Immensis orbibus anguis, de Castro Alves

Em “Immensis orbibus anguis”, poema de Castro Alves cujo título pode ser traduzido para algo como “a serpente de imensos círculos”, somos apresentados a uma cena terrível.

Em versos bastante profundos, o eu-lírico descreve uma mata, com animais, pássaros e uma índia americana, que deita e adormece em uma rede enquanto amamenta seu filho. Porém, de um dos coqueiros onde a rede está amarrada, uma cobra venenosa desce e ataca o seio da indígena.

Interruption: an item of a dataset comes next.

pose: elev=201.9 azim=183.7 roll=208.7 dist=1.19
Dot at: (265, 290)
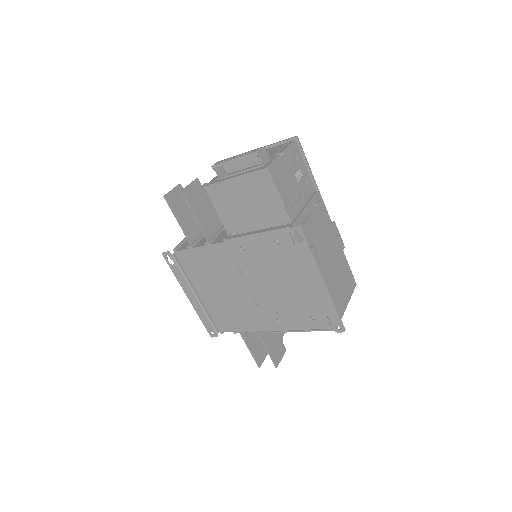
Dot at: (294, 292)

E aqui as interpretações variam: uma cobra realmente a atacou, ou ela apenas sonhou que estava sendo atacada, confundindo o filho com uma cobra enquanto pestanejava de sono? A última estrofe da primeira parte do poema favorece essa segunda interpretação: “A língua do reptil — lambendo o seio imbele!… Uma cobra — por filho… Horrível pesadelo!“.

Porém, toda a cena é construída para servir de comparação à vida do eu-lírico. Na segunda parte do poema, o poeta compara a situação da indígena com a a sua própria: sua alma alegre, enérgica, apaixonada, adormecida na juventude, ofereceu o “seio” à vida, e teve como resultado um “ataque de serpente”, que pode ser interpretado como uma metáfora para alguma situação adversa — uma doença, uma traição etc.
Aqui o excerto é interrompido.